Incrementality can also help determine how much an increase in ad budget will contribute to conversions. If, for example, a certain campaign is delivering a below-average contribution to overall conversions, marketers can choose to turn the campaign off and allocate their ad budget more efficiently.
Another example of incrementality is determining exactly how much retargeting ads are contributing to incremental conversions vs. ads shown to cold audiences. With this data in hand, marketers can decide whether to increase or decrease their retargeting campaigns accordingly.
In order to measure incrementality, marketers can use cohort-based tests that randomly select audience groups to show ads to and a control group to measure the lift ads provide. As Measured highlights:
To measure incrementality, audiences are randomly segmented into test and control cohorts. The difference in conversion rates between the two cohorts effectively gives us incrementality and an accurate read on the marginal incremental contribution of that media channel.
In order to run these tests and accurately determine incrementality, marketers rely on attribution providers like Singular.
Ready to dive into the data?
Learn how Singular can help you accurately determine incrementality
How Singular Facilitates Incrementality Testing?
As discussed in our roundup on multi-touch and incrementality featuring experts from Airbnb, Stitch Fix, and Bark Box, whether you’re using multi-touch attribution, incrementality, or any other type of marketing test, it all comes down to clean data.
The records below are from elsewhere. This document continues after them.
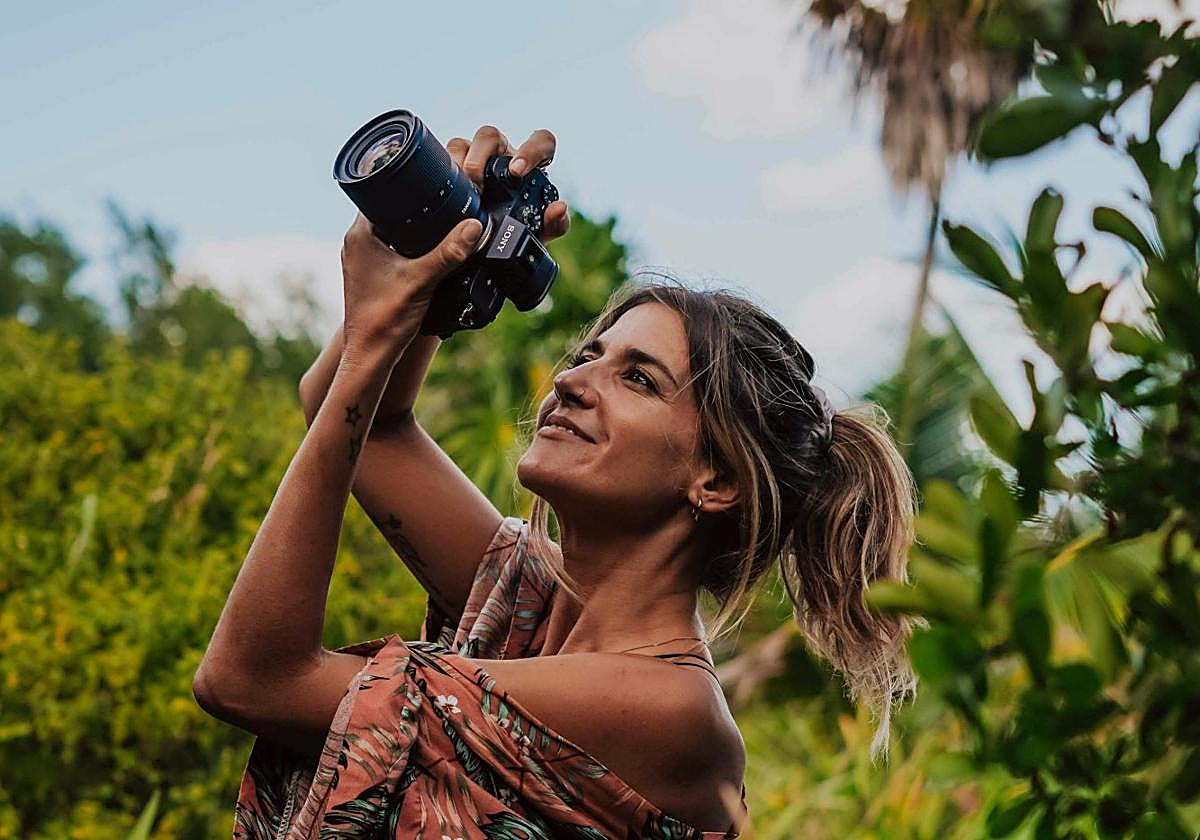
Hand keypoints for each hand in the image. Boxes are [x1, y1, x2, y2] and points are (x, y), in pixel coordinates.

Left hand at [339, 124, 570, 355]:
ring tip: (444, 217)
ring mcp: (365, 259)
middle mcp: (357, 242)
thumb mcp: (422, 281)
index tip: (434, 176)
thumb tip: (475, 226)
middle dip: (418, 202)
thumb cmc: (384, 320)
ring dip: (416, 223)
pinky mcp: (374, 274)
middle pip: (391, 207)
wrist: (371, 357)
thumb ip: (448, 254)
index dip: (407, 180)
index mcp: (361, 234)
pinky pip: (395, 247)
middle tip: (447, 195)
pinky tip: (433, 247)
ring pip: (394, 228)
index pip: (382, 190)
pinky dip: (413, 243)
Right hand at [446, 125, 570, 241]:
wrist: (492, 245)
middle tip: (479, 185)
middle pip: (490, 135)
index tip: (518, 171)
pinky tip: (448, 191)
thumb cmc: (522, 230)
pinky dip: (444, 172)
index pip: (540, 141)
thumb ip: (556, 223)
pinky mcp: (453, 169)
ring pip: (462, 143)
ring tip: (462, 190)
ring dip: (460, 163)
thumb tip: (559, 208)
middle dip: (482, 155)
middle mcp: (502, 156)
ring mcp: (474, 160)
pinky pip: (444, 159)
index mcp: (530, 165)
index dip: (531, 150)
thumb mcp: (541, 231)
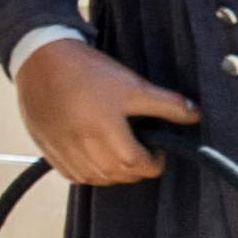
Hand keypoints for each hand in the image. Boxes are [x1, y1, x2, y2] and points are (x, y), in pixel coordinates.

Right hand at [18, 37, 199, 188]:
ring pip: (96, 178)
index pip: (139, 165)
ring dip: (113, 173)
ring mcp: (63, 150)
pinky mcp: (47, 149)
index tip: (157, 150)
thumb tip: (196, 114)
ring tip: (118, 154)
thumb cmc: (88, 71)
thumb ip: (167, 104)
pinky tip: (94, 157)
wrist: (40, 59)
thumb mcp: (133, 84)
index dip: (154, 162)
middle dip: (136, 169)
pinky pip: (72, 175)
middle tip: (140, 151)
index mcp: (106, 133)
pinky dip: (88, 172)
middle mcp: (83, 147)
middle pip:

Clean data is what fuels marketing attribution and informs marketers on the effectiveness of each touchpoint in the user journey. Data also informs marketers about their most profitable marketing campaigns and provides accurate insights into optimization opportunities. By having a clear understanding of the ROI of each channel, this provides businesses with the insights they need to allocate resources more effectively and improve their marketing performance.
In summary, with Singular’s leading mobile attribution and marketing analytics platform, marketers have all the data they need to make informed decisions about the incremental lift their advertising is providing to their bottom line.